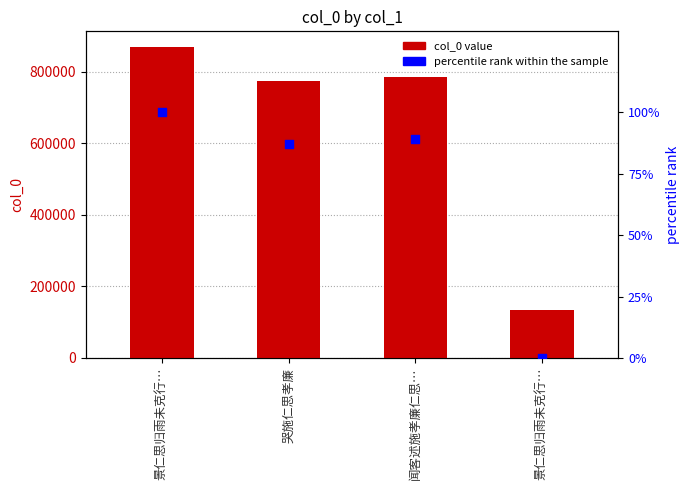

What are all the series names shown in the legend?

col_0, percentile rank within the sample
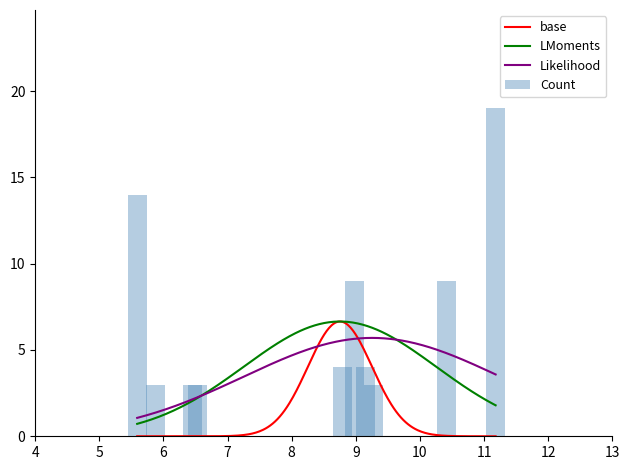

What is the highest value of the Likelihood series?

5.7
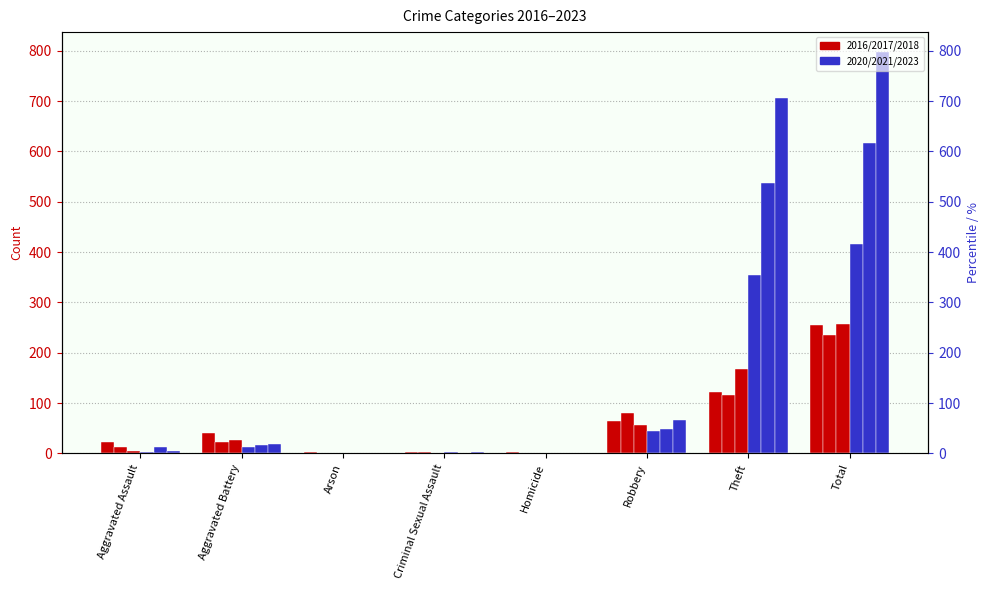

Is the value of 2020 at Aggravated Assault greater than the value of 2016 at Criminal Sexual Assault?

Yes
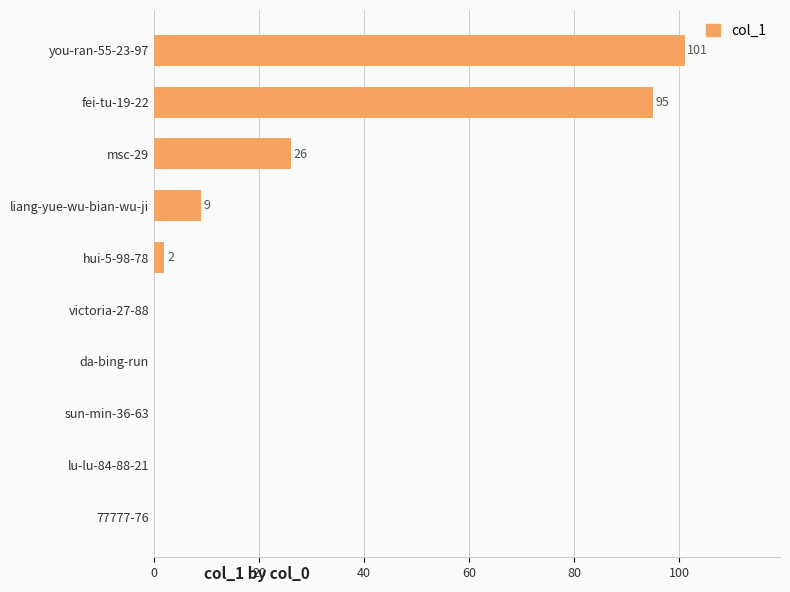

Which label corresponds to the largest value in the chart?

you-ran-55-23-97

■ ■ ■ ■

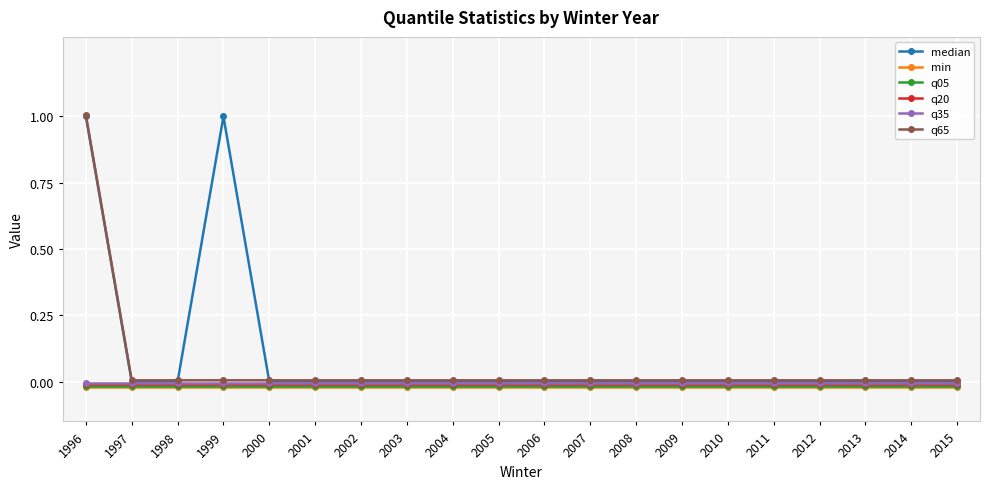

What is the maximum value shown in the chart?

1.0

■ ■ ■ ■

Gather every line from the entries above that contains the word "What", matching uppercase and lowercase exactly.

What are all the series names shown in the legend?
What is the highest value of the Likelihood series?
What is the maximum value shown in the chart?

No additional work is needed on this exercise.